Item8629: refactor KinoSearchContrib to use StringiferContrib
Priority: Urgent
Current State: Closed
Released In: n/a
Target Release: n/a
or, consider deprecating
KinoSearchContrib when the
SolrPlugin is released. we should be able to keep
KinoSearchPlugin (but plugged into the Solr backend) so that existing topic contents continue to work. if we're really ambitious, we can ship kinosearch script shims so that
KinoSearch upgraders wouldn't have to even change their system scripts.
--
WillNorris - 26 Feb 2010
I would much rather keep the variety. There may be other reasons why Solr isn't suitable for some users.
--
SvenDowideit - 27 Feb 2010
but plugged into the Solr backend ... does not compute.
Basically, kino as well as good old plucene are embedded frontends to lucene. Solr, on the other hand is a "serverization" of lucene ... and a lot more. Feature-wise, it is a true superset of kino or plucene.
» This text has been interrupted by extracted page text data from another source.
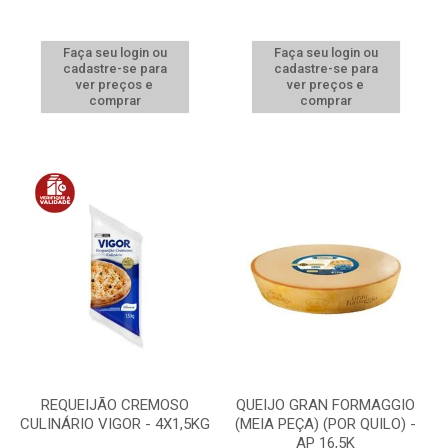
Faça seu login ou
Faça seu login ou
cadastre-se para
cadastre-se para
ver preços e
ver preços e
comprar
comprar
REQUEIJÃO CREMOSO
QUEIJO GRAN FORMAGGIO
CULINÁRIO VIGOR - 4X1,5KG
(MEIA PEÇA) (POR QUILO) -
AP 16,5K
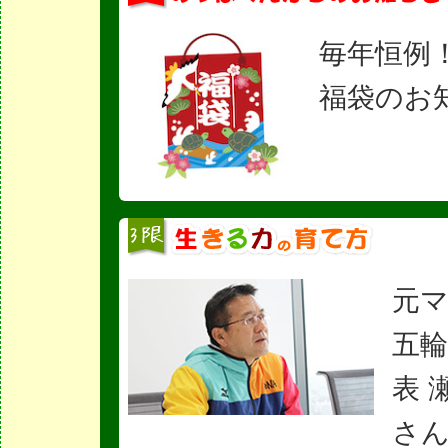
毎年恒例
福袋のお
元
五輪
表 
さ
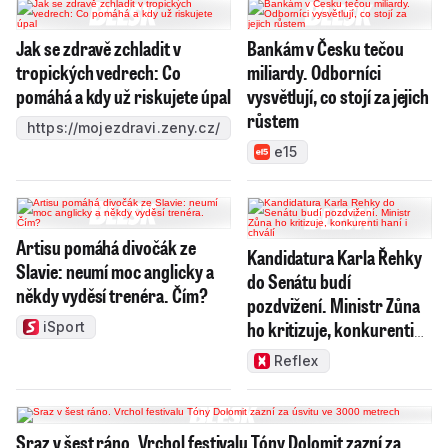
Jak se zdravě zchladit v
Bankám v Česku tečou
tropických vedrech: Co
miliardy. Odborníci
pomáhá a kdy už riskujete úpal
vysvětlují, co stojí za jejich
růstem
https://mojezdravi.zeny.cz/
e15
Artisu pomáhá divočák ze
Kandidatura Karla Řehky
Slavie: neumí moc anglicky a
do Senátu budí
někdy vyděsí trenéra. Čím?
pozdvižení. Ministr Zůna
ho kritizuje, konkurenti
iSport
haní i chválí
Reflex
Sraz v šest ráno. Vrchol festivalu Tóny Dolomit zazní za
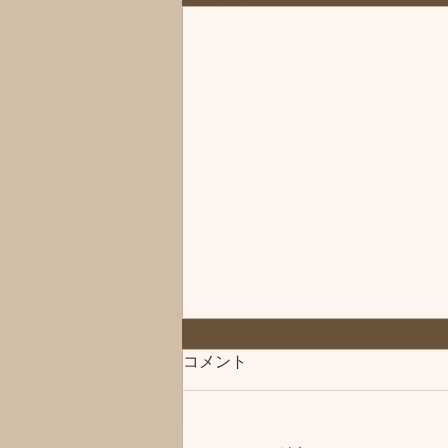
◆「お知らせ」練馬髪質改善
コメント
トリートメント＆エイジング
ヘアケア・ヘッドスパ練馬専
こんにちは、練馬髪質改善トリー
門サロン/練馬美容室、練馬美
トメント＆ヘッドスパ練馬専門サ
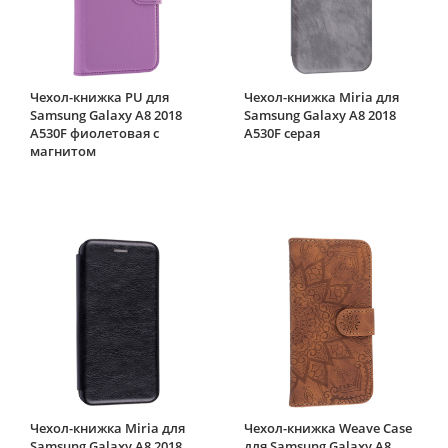
Чехол-книжка PU для
Чехол-книжка Miria для
Samsung Galaxy A8 2018
Samsung Galaxy A8 2018
A530F фиолетовая с
A530F серая
магнитом
Чехол-книжка Miria для
Чехол-книжка Weave Case
Samsung Galaxy A8 2018
для Samsung Galaxy A8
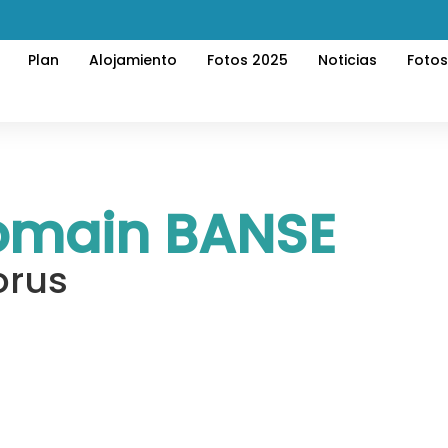
Plan
Alojamiento
Fotos 2025
Noticias
Foto
omain BANSE
orus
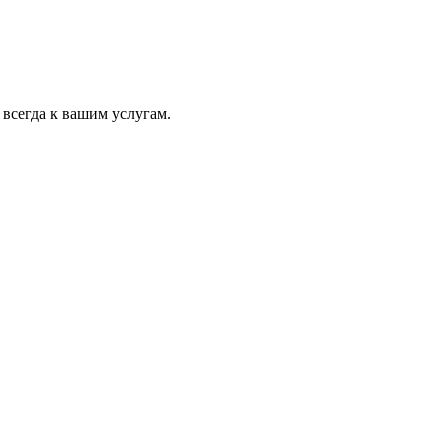
всегда к вашим услугам.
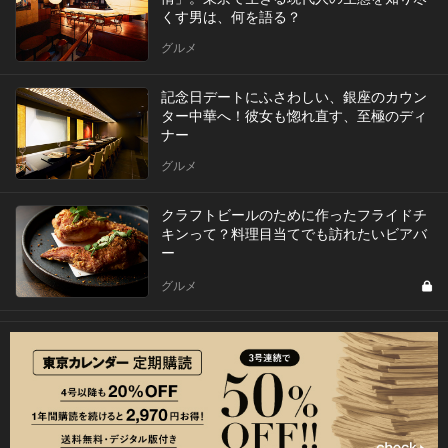
くす男は、何を語る？
グルメ
記念日デートにふさわしい、銀座のカウン
ター中華へ！彼女も惚れ直す、至極のディ
ナー
グルメ
クラフトビールのために作ったフライドチ
キンって？料理目当てでも訪れたいビアバ
ー
グルメ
Main disadvantage, lots of perl dependencies.
StringifierContrib is meant to be a share based between both as they both need serialization of binary data. This is comparable with
Tika which I tried as well. It does have some advantages over
StringifierContrib, i.e. also able to return meta data in an xml format, like exif data of a photo. However, I abandoned Tika as basic tests on various office files showed that
StringifierContrib had a higher coverage while being more robust against weird office files.
StringifierContrib has been externalized and improved over time. For one, it does not crash on password encoded xls files etc.
Coming soon: caching - don't re-stringify the same binary file if it has changed in the meantime. That's part of
SolrPlugin for no good reason.
There are still some more fundamental issues with
StringifierContrib inherited from its origins, foremost it recodes all strings to iso-8859-15. This might very well clash with the rest of the site's encoding. Next, its per line way of trying to detect a documents encoding might be overkill. So there's room for speed improvements here.
Other than that, it is a solid piece of work.
--
MichaelDaum - 27 Feb 2010
Done.
--
AndrewJones - 06 Jun 2010
There may be something wrong with this work?
* AndreU has quit (Quit: AndreU)
<alice|wl_> any help with kinosearch here?
<alice|wl_> accoring to ks_test I miss a Foswiki/Contrib/KinoSearchContrib/StringifyBase.pm
<alice|wl_> it is not in the package
--
SvenDowideit - 12 Jul 2010
I have removed the
ks_test
script from the contrib, as the functionality is covered with the
stringify
script in
StringifierContrib.
--
AndrewJones - 14 Jul 2010
Forgot to remove config items.
--
AndrewJones - 25 Mar 2011